What to produce: What you return should be every record, retyped without a single change.

BEGIN Task input

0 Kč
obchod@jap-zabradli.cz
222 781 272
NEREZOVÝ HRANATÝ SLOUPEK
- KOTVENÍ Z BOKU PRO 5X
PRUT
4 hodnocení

END Task input

Exercise answer:
0 Kč
obchod@jap-zabradli.cz
222 781 272
NEREZOVÝ HRANATÝ SLOUPEK
- KOTVENÍ Z BOKU PRO 5X
PRUT
4 hodnocení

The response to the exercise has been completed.